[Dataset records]
···

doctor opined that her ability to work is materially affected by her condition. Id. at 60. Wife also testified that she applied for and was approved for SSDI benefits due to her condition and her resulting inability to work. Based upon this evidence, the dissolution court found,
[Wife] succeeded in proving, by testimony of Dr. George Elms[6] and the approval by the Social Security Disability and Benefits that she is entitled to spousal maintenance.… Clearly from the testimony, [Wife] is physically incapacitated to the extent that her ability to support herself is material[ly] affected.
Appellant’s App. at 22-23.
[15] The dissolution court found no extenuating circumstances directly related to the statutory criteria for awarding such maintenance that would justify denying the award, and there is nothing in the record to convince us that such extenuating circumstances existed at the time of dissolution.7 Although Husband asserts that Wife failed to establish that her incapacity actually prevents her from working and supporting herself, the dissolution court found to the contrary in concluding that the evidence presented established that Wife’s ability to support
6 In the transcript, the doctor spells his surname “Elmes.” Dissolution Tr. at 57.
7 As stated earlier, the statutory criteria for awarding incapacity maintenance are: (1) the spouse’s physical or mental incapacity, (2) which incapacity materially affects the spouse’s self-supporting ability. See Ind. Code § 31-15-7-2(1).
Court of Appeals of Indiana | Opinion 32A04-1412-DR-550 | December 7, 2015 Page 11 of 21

···

→ TASK DESCRIPTION: The lines from the one holding "7 As stated" to the end of the entries are to be repeated exactly, with both ends included and nothing else.

→ SOLUTION:
7 As stated earlier, the statutory criteria for awarding incapacity maintenance are: (1) the spouse’s physical or mental incapacity, (2) which incapacity materially affects the spouse’s self-supporting ability. See Ind. Code § 31-15-7-2(1).
Court of Appeals of Indiana | Opinion 32A04-1412-DR-550 | December 7, 2015 Page 11 of 21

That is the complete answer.